Doesn't sound like you were talking about Nintendo consoles here.

Yes, if you remove it from the context it doesn't say what I intended to say. I seriously doubt anyone but you thought I was saying that the Wii was the first online console. And in addition to that, I'm insulted that on today of all days you used the Xbox as your example of an earlier online console.

Mop it upSeptember 09, 2013

When I read the title I thought this was going to be an idea about making a Pokémon game where you control 101 Pokémon. I leave disappointed.

Quote from: NWR_insanolord

I'm insulted that on today of all days you used the Xbox as your example of an earlier online console.

Ha ha, I get it, because today is the Dreamcast's 14thn anniversary in NA, right?

Quote from: Mop

Quote from: NWR_insanolord

I'm insulted that on today of all days you used the Xbox as your example of an earlier online console.

Ha ha, I get it, because today is the Dreamcast's 14thn anniversary in NA, right?

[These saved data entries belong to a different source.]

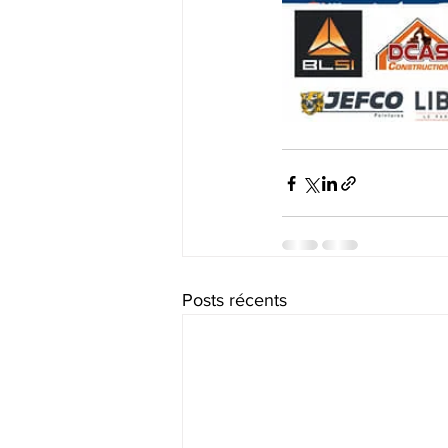
Posts récents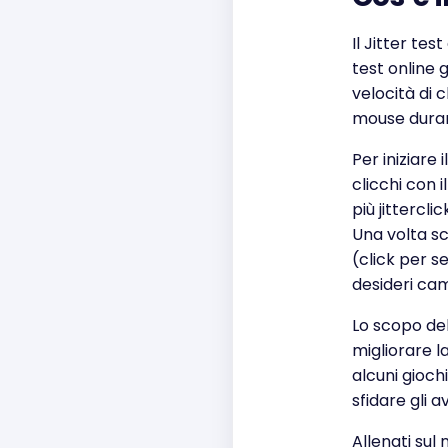
Il Jitter tes
test online 
velocità di cl
mouse duran
Per iniziare 
clicchi con 
più jittercl
Una volta sca
(click per s
desideri cam
Lo scopo del
migliorare la
alcuni gioc
sfidare gli a
Allenati sul 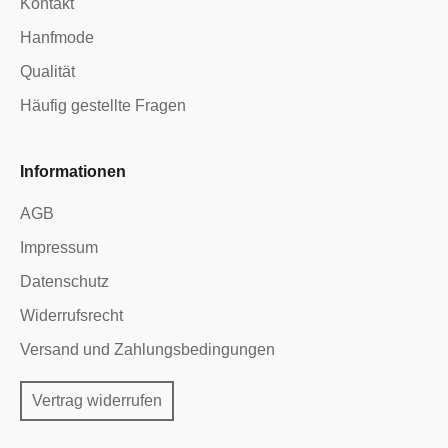
Kontakt
Hanfmode
Qualität
Häufig gestellte Fragen
Informationen
AGB
Impressum
Datenschutz
Widerrufsrecht
Versand und Zahlungsbedingungen
Vertrag widerrufen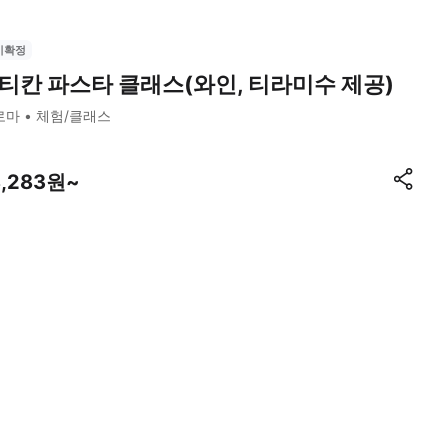
시확정
티칸 파스타 클래스(와인, 티라미수 제공)
로마
체험/클래스
8,283원~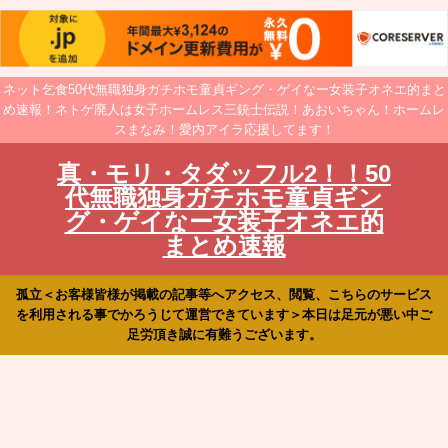
ネット乞食50代無職独身ガチホモ童貞ギング・ゲイなー女装子オネエ的まと
め速報！ネトゲ廃人は女子ホームレス三銃士伝説！あおいちゃん！ホームレ
スまなみ！愛内アイラ応援してます！
真・モリ・タダッフル2！！50
代無職独身ガチホモ童貞ギン
グ・ゲイなー女装子オネエ的
まとめ速報
孤立＜お客様皆様が掲載の記事等へアクセス、閲覧、こちらのサービス
を利用される事でかろうじて運営できています＞本日は足元が悪い中ご
足労頂き誠に有難うございます。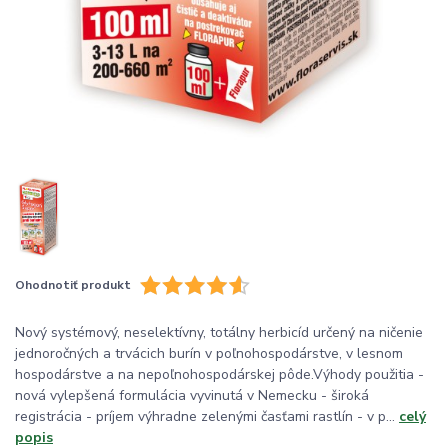
Ohodnotiť produkt
Nový systémový, neselektívny, totálny herbicíd určený na ničenie
jednoročných a trvácich burín v poľnohospodárstve, v lesnom
hospodárstve a na nepoľnohospodárskej pôde.Výhody použitia -
nová vylepšená formulácia vyvinutá v Nemecku - široká
registrácia - príjem výhradne zelenými časťami rastlín - v p...
celý
popis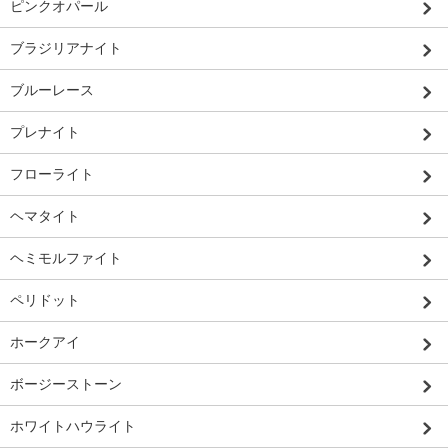
ピンクオパール
ブラジリアナイト
ブルーレース
プレナイト
フローライト
ヘマタイト
ヘミモルファイト
ペリドット
ホークアイ
ボージーストーン
ホワイトハウライト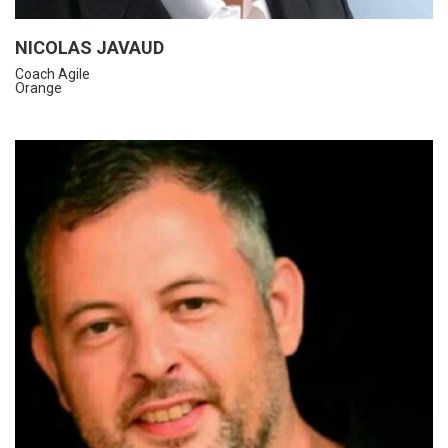
NICOLAS JAVAUD
Coach Agile
Orange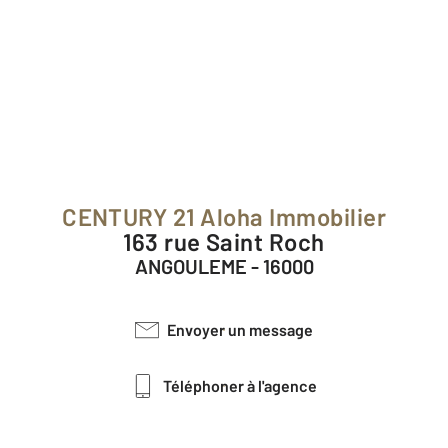
CENTURY 21 Aloha Immobilier
163 rue Saint Roch
ANGOULEME - 16000
Envoyer un message
Téléphoner à l'agence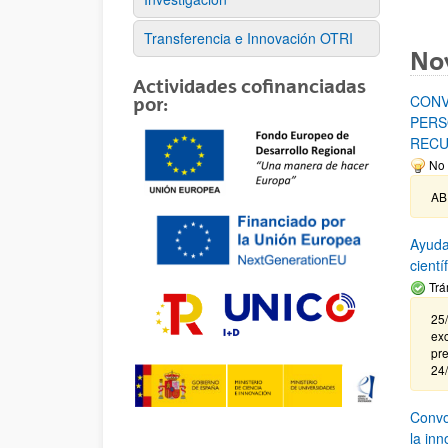
Transferencia e Innovación OTRI
No
Actividades cofinanciadas
CONV
por:
PERS
RECU
No 
AB
Ayuda
cient
Trá
25/
exc
pre
24
Convoc
la in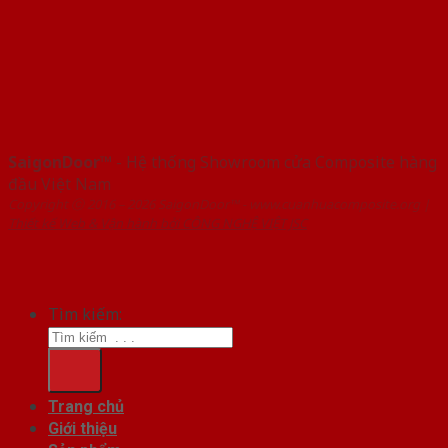
SaigonDoor™
- Hệ thống Showroom cửa Composite hàng
đầu Việt Nam
Copyright ⓒ 2016 – 2026 SaigonDoor™ - www.cuanhuacomposite.org |
Thiết kế Web & Vận hành bởi CÔNG NGHỆ VIỆT JSC
Tìm kiếm:
Trang chủ
Giới thiệu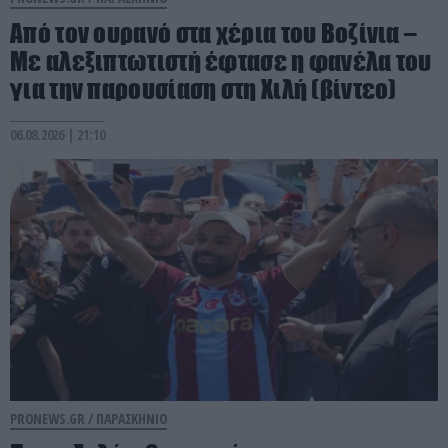
Από τον ουρανό στα χέρια του Βοζίνια –
Με αλεξιπτωτιστή έφτασε η φανέλα του
για την παρουσίαση στη Χιλή (βίντεο)
06.08.2026 | 21:10
PRONEWS.GR /
ΠΑΡΑΣΚΗΝΙΟ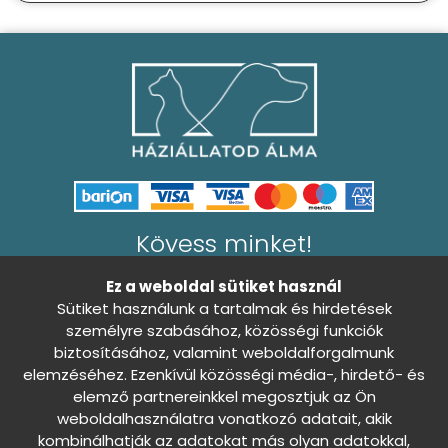
Kövess minket!
Ez a weboldal sütiket használ
Sütiket használunk a tartalmak és hirdetések
személyre szabásához, közösségi funkciók
biztosításához, valamint weboldalforgalmunk
Általános Szerződési Feltételek
0
elemzéséhez. Ezenkívül közösségi média-, hirdető- és
Adatkezelési tájékoztató
elemző partnereinkkel megosztjuk az Ön
weboldalhasználatra vonatkozó adatait, akik
Sütibeállítások
Nincs döntés
kombinálhatják az adatokat más olyan adatokkal,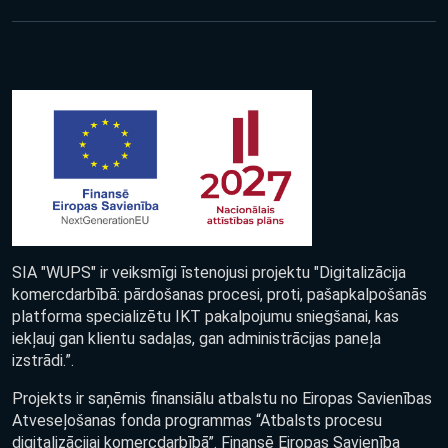
SIA "WUPS" ir veiksmīgi īstenojusi projektu "Digitalizācija
komercdarbībā: pārdošanas procesi, proti, pašapkalpošanās
platforma specializētu IKT pakalpojumu sniegšanai, kas
iekļauj gan klientu sadaļas, gan administrācijas paneļa
izstrādi.”.
Projekts ir saņēmis finansiālu atbalstu no Eiropas Savienības
Atveseļošanas fonda programmas “Atbalsts procesu
digitalizācijai komercdarbībā”. Finansē Eiropas Savienība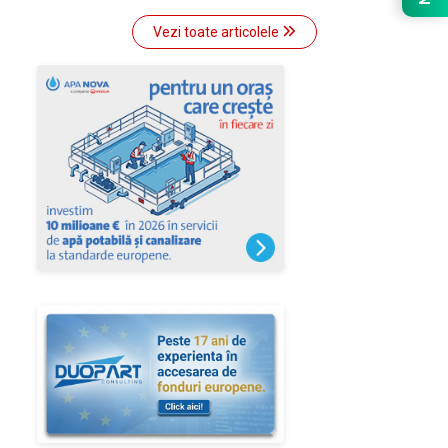
Vezi toate articolele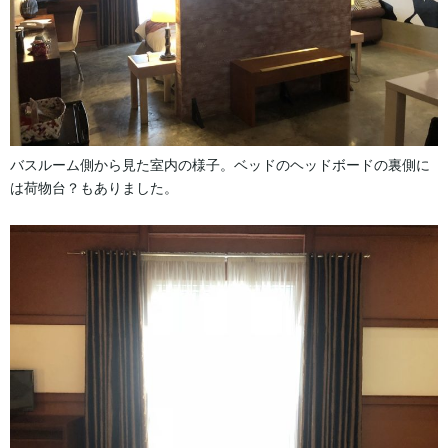
バスルーム側から見た室内の様子。ベッドのヘッドボードの裏側に
は荷物台？もありました。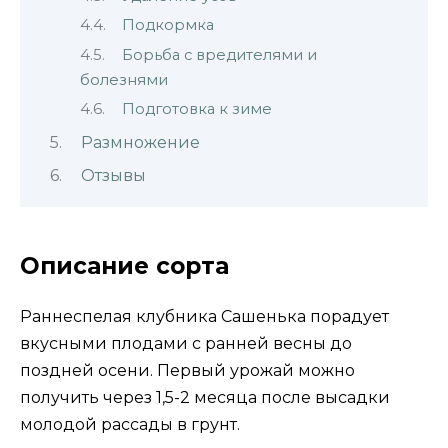
Подкормка
Борьба с вредителями и
болезнями
Подготовка к зиме
Размножение
Отзывы
Описание сорта
Раннеспелая клубника Сашенька порадует
вкусными плодами с ранней весны до
поздней осени. Первый урожай можно
получить через 1,5-2 месяца после высадки
молодой рассады в грунт.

Indeed. I was playing online games on my Dreamcast well before the Xbox launched.

StogiSeptember 10, 2013

I mentioned this in another thread, but a console Pokemon could kill two birds with one stone. It's a drastic move that could potentially have the best gamepad use.

Like Skyward Sword, Nintendo used a lot of tested ideas to form the mechanics of the game. Nintendo has several excellent games to look back on for Pokemon, including PokeSnap and Xenoblade.